* **Required task**: Copy the lines below word for word, beginning with the line that has "catalogue / barcode: US 2407567" and stopping after the line that has "genus: Monarda". Include both of those lines.

* **Entries supplied**:

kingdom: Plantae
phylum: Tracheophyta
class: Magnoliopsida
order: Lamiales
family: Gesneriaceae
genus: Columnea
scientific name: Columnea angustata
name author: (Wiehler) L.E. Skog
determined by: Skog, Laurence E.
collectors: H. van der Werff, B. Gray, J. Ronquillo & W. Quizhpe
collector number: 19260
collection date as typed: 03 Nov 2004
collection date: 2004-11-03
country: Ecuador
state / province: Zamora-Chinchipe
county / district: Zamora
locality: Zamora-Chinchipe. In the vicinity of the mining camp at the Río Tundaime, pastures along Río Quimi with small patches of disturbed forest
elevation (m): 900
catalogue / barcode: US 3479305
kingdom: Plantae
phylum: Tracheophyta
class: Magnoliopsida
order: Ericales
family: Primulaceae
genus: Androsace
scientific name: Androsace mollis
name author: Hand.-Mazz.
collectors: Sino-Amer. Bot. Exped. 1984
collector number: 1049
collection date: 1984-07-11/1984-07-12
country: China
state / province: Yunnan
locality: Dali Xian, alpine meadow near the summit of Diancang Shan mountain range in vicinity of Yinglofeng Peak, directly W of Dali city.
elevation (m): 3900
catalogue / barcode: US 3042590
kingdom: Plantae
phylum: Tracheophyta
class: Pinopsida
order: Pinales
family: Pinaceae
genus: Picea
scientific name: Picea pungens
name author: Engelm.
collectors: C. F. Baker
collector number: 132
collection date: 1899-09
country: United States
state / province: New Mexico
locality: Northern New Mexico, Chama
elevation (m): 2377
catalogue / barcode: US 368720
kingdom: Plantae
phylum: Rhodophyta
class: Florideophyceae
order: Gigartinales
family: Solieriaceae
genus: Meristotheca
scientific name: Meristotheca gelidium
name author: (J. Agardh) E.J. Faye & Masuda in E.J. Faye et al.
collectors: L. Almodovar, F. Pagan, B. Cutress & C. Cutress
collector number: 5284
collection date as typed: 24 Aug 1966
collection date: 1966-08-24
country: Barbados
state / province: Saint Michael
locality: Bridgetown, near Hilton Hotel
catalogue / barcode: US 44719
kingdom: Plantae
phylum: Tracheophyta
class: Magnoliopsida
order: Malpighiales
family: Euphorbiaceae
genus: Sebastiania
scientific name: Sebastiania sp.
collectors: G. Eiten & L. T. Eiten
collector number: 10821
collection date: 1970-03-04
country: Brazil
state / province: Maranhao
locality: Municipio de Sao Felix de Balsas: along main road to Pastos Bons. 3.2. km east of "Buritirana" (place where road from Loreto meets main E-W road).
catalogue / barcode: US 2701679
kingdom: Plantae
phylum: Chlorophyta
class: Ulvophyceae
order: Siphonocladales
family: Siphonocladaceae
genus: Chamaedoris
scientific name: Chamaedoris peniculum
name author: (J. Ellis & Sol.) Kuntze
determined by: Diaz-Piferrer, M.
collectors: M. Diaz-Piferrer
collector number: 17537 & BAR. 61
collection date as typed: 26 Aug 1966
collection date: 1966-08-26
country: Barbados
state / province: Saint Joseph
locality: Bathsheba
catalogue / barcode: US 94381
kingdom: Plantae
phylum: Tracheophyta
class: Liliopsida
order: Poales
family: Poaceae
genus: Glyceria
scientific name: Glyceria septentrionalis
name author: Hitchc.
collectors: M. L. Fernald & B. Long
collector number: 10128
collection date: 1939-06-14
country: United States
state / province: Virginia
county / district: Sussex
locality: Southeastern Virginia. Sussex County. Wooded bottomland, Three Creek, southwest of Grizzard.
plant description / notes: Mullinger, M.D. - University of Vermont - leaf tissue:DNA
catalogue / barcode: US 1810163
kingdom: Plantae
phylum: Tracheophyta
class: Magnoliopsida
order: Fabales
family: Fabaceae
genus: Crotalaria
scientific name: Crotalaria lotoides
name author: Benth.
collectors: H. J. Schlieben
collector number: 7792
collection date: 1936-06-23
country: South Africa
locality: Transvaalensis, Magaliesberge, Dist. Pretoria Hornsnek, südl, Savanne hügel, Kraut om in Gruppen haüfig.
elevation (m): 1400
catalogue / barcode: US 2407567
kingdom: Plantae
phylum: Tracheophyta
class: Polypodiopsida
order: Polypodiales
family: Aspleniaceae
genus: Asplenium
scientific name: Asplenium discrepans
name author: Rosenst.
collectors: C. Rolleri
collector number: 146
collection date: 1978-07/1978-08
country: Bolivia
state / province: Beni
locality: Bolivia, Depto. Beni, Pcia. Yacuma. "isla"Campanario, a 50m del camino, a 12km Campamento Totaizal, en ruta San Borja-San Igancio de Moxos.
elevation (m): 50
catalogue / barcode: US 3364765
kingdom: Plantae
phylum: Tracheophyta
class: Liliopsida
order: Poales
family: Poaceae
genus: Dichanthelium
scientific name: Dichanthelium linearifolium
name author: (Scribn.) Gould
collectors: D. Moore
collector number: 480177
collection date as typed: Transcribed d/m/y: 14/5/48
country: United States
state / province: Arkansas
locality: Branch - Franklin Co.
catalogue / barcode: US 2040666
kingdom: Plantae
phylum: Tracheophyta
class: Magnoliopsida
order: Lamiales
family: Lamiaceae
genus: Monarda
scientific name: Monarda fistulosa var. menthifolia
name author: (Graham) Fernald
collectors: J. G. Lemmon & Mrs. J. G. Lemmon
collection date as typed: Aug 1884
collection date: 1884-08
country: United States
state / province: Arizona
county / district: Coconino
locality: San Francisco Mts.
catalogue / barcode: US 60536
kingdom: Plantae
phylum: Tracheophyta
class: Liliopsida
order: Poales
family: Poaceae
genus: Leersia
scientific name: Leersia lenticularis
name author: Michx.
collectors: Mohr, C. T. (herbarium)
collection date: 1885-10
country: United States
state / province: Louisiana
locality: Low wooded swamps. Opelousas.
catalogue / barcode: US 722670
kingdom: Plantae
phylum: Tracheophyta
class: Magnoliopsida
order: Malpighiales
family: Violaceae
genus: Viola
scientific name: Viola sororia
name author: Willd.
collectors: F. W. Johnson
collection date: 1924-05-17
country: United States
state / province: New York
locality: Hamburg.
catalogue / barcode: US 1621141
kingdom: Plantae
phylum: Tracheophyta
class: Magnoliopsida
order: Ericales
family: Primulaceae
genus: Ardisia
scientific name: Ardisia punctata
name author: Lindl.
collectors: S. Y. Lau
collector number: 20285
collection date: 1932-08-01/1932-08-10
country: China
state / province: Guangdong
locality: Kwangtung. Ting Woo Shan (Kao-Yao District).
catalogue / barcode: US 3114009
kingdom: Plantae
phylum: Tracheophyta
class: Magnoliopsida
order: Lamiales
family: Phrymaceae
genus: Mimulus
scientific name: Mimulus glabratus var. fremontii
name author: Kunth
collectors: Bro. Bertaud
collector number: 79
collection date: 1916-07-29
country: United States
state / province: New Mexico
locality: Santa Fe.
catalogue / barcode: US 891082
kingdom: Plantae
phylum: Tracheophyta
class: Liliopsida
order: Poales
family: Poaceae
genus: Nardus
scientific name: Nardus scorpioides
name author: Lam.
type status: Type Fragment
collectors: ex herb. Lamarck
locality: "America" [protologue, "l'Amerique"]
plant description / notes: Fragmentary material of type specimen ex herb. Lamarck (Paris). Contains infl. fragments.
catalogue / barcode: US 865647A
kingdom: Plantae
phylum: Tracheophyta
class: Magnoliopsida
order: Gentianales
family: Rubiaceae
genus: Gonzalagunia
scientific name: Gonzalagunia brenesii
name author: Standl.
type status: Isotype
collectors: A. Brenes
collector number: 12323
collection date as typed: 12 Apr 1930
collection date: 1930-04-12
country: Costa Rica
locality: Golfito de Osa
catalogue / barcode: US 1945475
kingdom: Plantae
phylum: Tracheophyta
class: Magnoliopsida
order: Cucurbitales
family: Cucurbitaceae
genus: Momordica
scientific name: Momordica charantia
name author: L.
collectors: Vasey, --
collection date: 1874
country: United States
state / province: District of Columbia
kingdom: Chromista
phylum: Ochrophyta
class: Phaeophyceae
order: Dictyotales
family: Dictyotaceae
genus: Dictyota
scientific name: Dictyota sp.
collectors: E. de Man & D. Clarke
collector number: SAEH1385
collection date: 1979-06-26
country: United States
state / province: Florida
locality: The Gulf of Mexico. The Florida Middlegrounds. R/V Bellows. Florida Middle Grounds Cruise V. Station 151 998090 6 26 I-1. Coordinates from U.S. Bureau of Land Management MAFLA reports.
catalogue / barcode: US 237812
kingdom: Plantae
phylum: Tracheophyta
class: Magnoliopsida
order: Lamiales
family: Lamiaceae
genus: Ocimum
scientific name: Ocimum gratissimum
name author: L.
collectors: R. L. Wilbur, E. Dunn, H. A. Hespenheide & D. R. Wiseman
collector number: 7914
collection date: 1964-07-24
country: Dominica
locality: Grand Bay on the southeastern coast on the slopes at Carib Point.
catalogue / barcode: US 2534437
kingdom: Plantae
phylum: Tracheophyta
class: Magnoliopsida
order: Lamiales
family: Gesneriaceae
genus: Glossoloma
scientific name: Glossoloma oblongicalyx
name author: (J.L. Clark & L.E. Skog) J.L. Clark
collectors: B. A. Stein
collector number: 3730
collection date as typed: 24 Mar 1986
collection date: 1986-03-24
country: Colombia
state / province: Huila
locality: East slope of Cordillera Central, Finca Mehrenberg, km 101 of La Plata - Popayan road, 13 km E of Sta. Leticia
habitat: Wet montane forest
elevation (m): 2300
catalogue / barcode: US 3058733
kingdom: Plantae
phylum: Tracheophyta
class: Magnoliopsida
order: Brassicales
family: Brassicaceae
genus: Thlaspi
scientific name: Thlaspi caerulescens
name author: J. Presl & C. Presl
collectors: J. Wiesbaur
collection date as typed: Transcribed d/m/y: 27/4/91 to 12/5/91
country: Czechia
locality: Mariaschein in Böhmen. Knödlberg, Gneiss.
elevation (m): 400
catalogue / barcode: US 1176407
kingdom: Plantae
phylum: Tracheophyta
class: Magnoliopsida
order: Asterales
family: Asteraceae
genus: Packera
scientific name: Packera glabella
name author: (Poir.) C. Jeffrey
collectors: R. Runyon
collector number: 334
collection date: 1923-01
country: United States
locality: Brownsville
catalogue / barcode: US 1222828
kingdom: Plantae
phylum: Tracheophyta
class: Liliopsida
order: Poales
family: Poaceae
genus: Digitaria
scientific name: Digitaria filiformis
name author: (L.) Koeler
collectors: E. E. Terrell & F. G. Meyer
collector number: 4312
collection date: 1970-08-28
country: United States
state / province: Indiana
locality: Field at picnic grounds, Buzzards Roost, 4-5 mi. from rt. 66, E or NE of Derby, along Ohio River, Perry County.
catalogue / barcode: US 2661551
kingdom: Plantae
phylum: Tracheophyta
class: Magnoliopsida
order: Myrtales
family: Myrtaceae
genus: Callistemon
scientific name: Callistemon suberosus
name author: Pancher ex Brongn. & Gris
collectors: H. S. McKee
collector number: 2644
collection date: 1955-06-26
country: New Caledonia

* **Right answer**:
catalogue / barcode: US 2407567
kingdom: Plantae
phylum: Tracheophyta
class: Polypodiopsida
order: Polypodiales
family: Aspleniaceae
genus: Asplenium
scientific name: Asplenium discrepans
name author: Rosenst.
collectors: C. Rolleri
collector number: 146
collection date: 1978-07/1978-08
country: Bolivia
state / province: Beni
locality: Bolivia, Depto. Beni, Pcia. Yacuma. "isla"Campanario, a 50m del camino, a 12km Campamento Totaizal, en ruta San Borja-San Igancio de Moxos.
elevation (m): 50
catalogue / barcode: US 3364765
kingdom: Plantae
phylum: Tracheophyta
class: Liliopsida
order: Poales
family: Poaceae
genus: Dichanthelium
scientific name: Dichanthelium linearifolium
name author: (Scribn.) Gould
collectors: D. Moore
collector number: 480177
collection date as typed: Transcribed d/m/y: 14/5/48
country: United States
state / province: Arkansas
locality: Branch - Franklin Co.
catalogue / barcode: US 2040666
kingdom: Plantae
phylum: Tracheophyta
class: Magnoliopsida
order: Lamiales
family: Lamiaceae
genus: Monarda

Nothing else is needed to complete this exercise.